Auris Abandons Hearing-Loss Drug After Phase III Flop, Stock Sinks

Written by: | | Dated: Tuesday, November 28th, 2017


Auris Abandons Hearing-Loss Drug After Phase III Flop, Stock Sinks


By Mark Terry


Auris Medical Holding released its third-quarter financial report and provided a clinical update. Part of the clinical update was that its HEALOS Phase III clinical trial of AM-111 for acute inner ear hearing loss failed to meet its primary endpoint, although the company is putting a positive spin on it by noting it was effective in a subpopulation.  Investors, however, weren’t impressed, and company stock dropped dramatically.

“The read-out from the HEALOS Phase III trial with AM-111 in acute inner ear hearing loss is a major milestone for Auris,” said Thomas Meyer, Auris’ founder, chairman and chief executive officer, in a statement. “Although the trial did not meet our expectations on the primary efficacy endpoint in the overall study population, we are very pleased to see the statistically and clinically significant treatment effects in the profound hearing loss subpopulation. Considering the high unmet medical need, we look forward to discussing the regulatory pathway for AM-111 with the regulatory agencies. In addition, we continue to focus on the development of Keyzilen for acute inner ear tinnitus, with top-line Phase III results expected in early 2018, and AM-125 for vertigo, which is preparing for Phase I.”

The Phase III TACTT3 trial for Keyzilen for tinnitus completed enrollment, with 741 patients in Europe. The company expects to announce top-line results in the first quarter of 2018.

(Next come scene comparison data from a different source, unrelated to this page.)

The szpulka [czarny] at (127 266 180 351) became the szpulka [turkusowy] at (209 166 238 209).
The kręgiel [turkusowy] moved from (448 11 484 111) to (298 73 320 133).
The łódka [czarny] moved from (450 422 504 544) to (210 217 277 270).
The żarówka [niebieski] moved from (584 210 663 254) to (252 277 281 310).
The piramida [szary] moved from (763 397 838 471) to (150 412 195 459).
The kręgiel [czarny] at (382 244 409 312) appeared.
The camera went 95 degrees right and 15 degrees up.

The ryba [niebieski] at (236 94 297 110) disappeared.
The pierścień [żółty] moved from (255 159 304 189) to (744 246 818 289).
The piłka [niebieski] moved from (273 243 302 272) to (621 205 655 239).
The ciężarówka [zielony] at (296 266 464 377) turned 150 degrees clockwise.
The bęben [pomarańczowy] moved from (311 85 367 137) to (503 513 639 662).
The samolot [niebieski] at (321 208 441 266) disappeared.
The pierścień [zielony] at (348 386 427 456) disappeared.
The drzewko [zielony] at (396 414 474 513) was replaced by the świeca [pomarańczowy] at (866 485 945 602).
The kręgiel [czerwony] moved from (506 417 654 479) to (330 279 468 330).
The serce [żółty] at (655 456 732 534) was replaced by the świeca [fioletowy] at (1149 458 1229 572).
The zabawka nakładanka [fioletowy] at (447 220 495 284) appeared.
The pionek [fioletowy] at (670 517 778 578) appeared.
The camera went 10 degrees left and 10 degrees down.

On the business front, the company arranged share purchase agreements with Lincoln Park Capital Fund for up to $15 million, which would provide some operational flexibility. Thomas Jung, the company’s chief development officer, is leaving the company at the end of the year. And the company reported cash and cash equivalents as of Sept. 30, 2017, of CHF 20.2 million. Total operating expenses for the quarter were CHF 5.6 million, down from CHF 7.5 million for the same period the year before. Research and development expenses for the quarter were CHF 4.2 million, down from CHF 6.3 million for the third quarter of 2016. Net loss for the quarter was CHF 6 million, or CHF 0.14 per share.

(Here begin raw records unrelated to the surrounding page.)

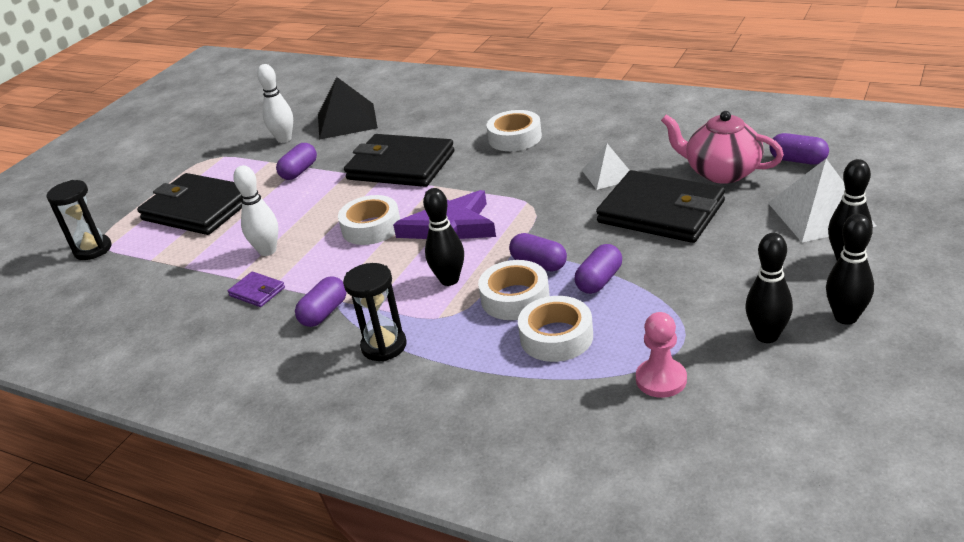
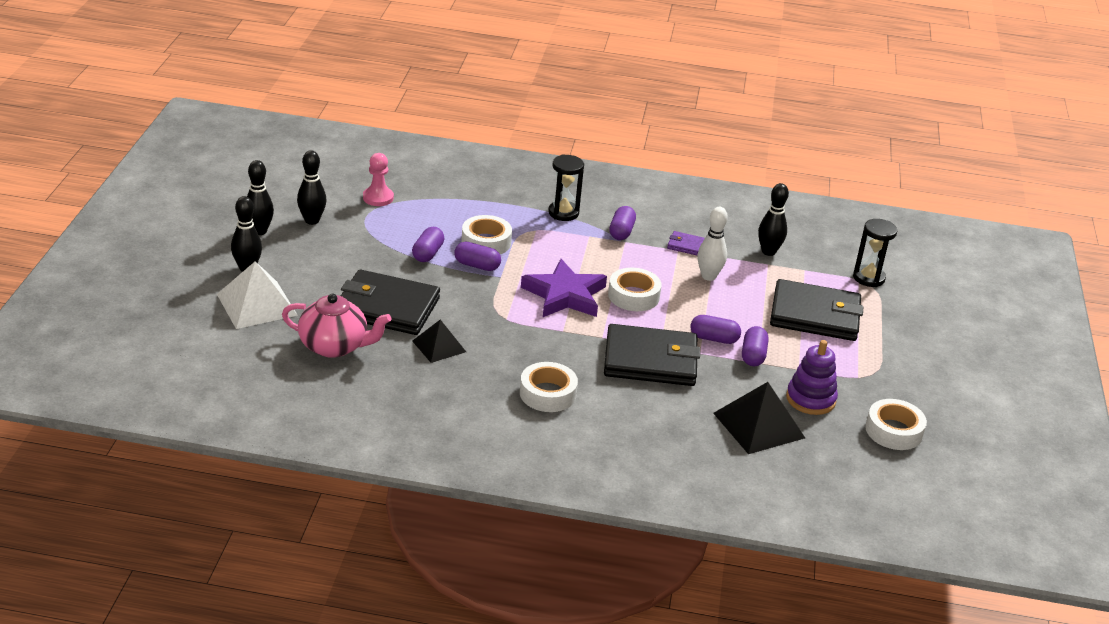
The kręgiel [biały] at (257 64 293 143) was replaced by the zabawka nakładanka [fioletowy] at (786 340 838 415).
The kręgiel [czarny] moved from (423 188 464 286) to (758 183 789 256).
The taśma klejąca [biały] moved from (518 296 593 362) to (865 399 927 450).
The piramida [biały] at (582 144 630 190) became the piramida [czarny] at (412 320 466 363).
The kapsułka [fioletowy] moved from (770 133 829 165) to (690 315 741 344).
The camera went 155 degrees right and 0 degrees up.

Reuters noted, “Auris Medical’s rival Otonomy Inc said on Monday it would stop commercialization of ear infection drug Otiprio, sending its shares up 14.8 percent to $6.20 in premarket trading on Tuesday. Otonomy said it planned to focus on developing other drugs in its pipeline, including the marketing application for its Meniere’s disease drug in the United States.”

Auris’ shares fell 49 percent after today’s announcement, currently trading at $0.42 per share. Auris indicates that of the two studies, ASSENT and HEALOS, it plans to terminate ASSENT. The two trials have similar design. The company indicated that based on the recent findings, ASSENT is no longer adequate for testing the drug AM-111.

Back in February 2017, the FDA had granted AM-111 Fast Track status, which had caused stock to pop by 13 percent. AM-111 is a biodegradable gel administered by injection into the middle ear through the ear drum. The drug diffuses through the round window membrane into the cochlea, where its active ingredient, a synthetic peptide, D-JNK-1, inhibits the JNK stress kinase. Inhibiting JNK is believed to protect stress-injured cochlear cells and lead to the prevention or reduction of hearing loss.